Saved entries

[Start of section]

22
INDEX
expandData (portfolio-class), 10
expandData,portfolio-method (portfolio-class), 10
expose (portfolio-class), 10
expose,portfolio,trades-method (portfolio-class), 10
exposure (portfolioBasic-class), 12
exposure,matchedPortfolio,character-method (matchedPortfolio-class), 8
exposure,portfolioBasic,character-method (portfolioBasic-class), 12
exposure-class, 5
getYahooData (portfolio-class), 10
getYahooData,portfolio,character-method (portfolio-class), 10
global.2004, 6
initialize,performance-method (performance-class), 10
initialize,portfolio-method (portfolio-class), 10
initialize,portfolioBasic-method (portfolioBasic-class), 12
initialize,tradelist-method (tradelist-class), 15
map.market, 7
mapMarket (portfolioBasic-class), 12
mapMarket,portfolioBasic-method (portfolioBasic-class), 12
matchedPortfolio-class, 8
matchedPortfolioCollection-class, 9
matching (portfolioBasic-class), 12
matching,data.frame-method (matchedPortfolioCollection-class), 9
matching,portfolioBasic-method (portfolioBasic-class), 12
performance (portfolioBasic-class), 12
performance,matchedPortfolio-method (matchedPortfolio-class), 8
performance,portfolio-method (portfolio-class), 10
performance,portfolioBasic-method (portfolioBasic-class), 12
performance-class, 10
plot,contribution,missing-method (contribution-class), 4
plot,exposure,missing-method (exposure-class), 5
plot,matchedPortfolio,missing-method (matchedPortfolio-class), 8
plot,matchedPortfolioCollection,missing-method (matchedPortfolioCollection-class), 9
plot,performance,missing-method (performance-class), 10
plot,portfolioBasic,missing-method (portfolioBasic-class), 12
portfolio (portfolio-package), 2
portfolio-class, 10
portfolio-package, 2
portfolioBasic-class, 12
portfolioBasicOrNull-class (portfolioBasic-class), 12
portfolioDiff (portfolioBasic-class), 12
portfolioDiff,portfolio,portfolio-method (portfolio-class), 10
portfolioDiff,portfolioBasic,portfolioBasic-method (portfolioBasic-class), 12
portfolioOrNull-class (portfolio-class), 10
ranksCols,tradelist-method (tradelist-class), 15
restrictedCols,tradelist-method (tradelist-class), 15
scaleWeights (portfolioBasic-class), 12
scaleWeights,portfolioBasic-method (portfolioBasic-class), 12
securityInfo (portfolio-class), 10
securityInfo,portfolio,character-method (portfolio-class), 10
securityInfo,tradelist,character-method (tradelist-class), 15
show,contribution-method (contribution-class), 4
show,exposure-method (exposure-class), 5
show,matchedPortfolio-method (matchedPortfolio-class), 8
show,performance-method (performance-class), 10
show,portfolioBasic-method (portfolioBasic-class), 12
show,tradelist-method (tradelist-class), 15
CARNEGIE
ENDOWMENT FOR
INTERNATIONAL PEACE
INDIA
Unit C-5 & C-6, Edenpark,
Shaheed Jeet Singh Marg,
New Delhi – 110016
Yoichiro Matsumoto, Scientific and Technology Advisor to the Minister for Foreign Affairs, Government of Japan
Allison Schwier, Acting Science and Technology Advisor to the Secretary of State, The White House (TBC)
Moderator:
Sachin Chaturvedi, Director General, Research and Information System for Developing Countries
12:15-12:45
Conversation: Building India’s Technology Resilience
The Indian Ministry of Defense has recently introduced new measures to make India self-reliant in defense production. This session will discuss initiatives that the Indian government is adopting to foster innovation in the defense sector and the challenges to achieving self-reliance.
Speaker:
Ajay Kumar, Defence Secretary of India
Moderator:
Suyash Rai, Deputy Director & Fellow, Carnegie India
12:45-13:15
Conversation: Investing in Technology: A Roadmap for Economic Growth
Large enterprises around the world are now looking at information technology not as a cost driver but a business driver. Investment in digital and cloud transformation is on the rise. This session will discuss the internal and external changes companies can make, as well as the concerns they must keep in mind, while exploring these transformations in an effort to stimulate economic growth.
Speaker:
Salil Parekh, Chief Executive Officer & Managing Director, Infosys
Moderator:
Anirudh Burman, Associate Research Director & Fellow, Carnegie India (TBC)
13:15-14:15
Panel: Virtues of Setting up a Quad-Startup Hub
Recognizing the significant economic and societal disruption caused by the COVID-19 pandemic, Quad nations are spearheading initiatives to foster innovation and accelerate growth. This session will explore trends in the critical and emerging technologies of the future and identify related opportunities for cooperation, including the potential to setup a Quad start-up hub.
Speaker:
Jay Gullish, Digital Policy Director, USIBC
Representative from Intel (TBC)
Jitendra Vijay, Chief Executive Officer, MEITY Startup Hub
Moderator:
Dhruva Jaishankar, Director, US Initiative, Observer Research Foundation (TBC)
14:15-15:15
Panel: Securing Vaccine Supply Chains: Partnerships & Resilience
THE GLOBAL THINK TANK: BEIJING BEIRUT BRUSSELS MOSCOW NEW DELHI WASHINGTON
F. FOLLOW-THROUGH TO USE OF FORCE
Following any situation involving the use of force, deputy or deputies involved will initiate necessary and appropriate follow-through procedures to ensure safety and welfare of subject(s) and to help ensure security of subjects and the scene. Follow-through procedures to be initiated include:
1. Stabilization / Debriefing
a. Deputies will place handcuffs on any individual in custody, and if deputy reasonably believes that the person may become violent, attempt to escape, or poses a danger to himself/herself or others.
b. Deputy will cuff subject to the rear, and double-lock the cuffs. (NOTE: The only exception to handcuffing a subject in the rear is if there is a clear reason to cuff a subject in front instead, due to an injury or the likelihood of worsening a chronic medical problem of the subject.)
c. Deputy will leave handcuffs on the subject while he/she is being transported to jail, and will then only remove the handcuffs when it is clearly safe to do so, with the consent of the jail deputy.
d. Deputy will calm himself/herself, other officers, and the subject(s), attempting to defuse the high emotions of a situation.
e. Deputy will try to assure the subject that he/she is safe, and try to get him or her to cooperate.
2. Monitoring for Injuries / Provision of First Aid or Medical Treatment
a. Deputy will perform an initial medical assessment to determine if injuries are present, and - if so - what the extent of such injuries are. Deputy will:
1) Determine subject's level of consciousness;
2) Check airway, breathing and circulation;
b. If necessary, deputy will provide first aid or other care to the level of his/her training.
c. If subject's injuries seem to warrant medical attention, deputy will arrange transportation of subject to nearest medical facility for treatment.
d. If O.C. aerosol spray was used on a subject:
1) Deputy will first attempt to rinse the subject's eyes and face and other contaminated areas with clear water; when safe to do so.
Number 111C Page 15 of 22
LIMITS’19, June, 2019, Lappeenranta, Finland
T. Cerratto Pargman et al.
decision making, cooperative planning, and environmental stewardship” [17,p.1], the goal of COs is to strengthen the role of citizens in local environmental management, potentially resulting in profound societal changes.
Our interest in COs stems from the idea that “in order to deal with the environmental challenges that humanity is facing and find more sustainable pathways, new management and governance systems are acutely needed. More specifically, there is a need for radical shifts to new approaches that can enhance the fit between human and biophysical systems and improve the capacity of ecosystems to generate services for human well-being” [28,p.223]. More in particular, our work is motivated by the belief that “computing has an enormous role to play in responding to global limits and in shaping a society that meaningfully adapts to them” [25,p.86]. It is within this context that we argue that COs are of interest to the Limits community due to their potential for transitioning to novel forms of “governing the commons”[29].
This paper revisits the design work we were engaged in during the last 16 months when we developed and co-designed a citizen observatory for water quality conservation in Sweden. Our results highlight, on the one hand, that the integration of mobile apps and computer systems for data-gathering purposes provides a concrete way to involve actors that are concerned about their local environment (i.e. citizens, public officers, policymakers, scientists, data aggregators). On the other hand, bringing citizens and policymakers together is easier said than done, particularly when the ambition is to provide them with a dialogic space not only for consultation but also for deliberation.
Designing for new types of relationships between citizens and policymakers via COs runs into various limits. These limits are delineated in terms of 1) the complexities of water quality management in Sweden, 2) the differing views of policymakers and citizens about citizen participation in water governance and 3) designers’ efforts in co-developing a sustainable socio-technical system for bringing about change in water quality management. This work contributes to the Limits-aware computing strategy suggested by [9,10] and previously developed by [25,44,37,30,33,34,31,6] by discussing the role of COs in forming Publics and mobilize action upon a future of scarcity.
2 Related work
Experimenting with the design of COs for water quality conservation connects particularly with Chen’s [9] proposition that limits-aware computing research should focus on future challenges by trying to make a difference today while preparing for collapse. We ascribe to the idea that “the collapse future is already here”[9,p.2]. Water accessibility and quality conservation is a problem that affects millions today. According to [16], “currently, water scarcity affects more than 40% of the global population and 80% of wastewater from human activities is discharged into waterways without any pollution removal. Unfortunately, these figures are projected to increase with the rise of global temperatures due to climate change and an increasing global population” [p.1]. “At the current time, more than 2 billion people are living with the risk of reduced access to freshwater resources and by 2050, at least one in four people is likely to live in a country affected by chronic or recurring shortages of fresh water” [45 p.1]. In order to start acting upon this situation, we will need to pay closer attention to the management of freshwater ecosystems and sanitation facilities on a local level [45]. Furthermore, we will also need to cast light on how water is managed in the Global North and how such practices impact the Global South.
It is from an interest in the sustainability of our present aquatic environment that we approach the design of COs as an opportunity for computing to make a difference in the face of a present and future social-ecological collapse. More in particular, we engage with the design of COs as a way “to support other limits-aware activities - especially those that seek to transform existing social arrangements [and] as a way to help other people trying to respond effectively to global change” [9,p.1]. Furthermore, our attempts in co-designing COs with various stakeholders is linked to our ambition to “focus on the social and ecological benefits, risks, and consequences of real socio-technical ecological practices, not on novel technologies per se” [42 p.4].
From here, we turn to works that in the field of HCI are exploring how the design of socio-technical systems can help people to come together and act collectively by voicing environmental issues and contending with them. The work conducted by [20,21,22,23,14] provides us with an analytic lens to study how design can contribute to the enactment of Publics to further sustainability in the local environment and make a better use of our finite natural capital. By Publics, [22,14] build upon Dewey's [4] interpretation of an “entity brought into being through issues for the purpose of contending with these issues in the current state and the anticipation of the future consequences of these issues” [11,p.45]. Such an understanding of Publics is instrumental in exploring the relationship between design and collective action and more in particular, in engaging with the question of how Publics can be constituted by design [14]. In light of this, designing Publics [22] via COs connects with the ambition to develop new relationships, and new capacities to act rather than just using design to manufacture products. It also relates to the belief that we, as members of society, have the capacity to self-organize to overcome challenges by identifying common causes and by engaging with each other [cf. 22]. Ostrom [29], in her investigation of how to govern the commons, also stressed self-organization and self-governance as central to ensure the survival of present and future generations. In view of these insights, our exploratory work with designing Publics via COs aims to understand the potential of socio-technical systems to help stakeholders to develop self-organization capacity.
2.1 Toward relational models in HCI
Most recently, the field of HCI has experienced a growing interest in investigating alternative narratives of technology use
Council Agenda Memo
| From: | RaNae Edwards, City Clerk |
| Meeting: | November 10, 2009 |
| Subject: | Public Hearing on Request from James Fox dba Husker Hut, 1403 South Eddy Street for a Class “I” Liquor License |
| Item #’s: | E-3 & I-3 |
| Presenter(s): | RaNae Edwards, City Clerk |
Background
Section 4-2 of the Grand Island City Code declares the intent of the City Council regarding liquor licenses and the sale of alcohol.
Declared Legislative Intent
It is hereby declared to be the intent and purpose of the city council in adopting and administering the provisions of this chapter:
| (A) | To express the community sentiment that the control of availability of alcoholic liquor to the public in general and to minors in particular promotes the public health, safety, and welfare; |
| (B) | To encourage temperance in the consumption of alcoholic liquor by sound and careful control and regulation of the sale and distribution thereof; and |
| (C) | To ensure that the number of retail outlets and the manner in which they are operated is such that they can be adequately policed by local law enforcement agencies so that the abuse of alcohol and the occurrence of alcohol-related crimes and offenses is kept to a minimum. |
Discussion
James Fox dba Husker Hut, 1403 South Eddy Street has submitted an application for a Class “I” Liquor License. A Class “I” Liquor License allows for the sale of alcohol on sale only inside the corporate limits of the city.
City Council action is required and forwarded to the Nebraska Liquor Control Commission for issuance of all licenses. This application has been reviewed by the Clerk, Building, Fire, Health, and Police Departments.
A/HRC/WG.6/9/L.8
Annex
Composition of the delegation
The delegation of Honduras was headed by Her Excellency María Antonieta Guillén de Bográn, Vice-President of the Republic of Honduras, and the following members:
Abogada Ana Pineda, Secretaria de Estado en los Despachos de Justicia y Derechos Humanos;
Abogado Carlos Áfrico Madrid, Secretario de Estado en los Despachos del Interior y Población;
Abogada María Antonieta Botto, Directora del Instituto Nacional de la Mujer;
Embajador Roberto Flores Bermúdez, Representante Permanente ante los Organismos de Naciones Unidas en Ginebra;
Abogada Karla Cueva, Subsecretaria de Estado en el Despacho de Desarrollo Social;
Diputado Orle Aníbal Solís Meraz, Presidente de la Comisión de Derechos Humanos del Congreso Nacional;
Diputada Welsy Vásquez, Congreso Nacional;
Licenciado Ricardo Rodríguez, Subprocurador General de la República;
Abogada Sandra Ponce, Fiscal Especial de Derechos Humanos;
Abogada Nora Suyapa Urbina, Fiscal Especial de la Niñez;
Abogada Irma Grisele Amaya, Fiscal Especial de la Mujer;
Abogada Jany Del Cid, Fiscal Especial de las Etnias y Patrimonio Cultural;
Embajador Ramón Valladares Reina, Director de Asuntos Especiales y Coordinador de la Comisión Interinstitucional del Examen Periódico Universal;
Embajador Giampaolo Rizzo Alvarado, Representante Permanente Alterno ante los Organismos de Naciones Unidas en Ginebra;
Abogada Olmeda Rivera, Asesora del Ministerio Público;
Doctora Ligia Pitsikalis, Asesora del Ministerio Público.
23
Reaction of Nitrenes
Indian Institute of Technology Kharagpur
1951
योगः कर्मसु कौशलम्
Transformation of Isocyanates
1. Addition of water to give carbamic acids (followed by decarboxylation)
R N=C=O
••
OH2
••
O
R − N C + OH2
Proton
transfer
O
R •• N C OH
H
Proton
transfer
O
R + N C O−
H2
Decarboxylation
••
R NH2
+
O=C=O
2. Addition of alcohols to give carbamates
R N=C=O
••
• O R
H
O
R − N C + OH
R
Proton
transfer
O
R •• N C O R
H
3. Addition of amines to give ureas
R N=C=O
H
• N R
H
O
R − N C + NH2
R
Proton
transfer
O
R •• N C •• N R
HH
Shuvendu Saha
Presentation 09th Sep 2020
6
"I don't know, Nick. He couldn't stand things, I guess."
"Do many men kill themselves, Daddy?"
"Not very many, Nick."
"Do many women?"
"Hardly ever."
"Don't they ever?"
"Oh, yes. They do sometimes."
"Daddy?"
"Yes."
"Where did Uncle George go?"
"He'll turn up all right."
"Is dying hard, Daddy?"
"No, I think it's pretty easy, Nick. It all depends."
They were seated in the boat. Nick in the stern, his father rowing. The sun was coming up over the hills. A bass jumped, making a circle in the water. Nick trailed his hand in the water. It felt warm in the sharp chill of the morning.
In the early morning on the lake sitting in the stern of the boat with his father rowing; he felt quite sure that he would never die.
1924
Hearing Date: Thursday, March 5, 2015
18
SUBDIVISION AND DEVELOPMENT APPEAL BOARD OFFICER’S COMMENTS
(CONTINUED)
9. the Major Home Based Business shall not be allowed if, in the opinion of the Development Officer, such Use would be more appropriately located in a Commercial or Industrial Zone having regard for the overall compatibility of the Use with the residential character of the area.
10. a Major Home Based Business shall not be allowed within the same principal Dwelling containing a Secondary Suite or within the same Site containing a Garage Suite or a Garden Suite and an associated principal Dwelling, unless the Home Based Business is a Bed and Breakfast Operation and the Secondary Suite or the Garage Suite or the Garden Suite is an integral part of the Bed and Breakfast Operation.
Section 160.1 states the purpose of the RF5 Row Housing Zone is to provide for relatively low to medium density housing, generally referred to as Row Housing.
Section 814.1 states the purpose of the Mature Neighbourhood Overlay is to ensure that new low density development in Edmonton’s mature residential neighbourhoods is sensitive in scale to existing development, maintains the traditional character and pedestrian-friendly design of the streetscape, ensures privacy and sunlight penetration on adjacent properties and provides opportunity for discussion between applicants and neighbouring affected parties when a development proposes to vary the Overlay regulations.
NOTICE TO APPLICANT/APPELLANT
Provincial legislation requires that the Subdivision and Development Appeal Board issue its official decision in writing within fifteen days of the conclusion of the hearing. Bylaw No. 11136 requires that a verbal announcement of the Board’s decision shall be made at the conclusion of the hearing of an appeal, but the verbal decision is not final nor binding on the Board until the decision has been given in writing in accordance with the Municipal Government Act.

[End of section]

_Work order_:
Only the lines above starting with the one with "Allison Schwier, Acting" and going through the one with "Conversation: Building India’s" are to be copied, word for word and with both ends kept.

_Exercise answer_:
Allison Schwier, Acting Science and Technology Advisor to the Secretary of State, The White House (TBC)
Moderator:
Sachin Chaturvedi, Director General, Research and Information System for Developing Countries
12:15-12:45
Conversation: Building India’s Technology Resilience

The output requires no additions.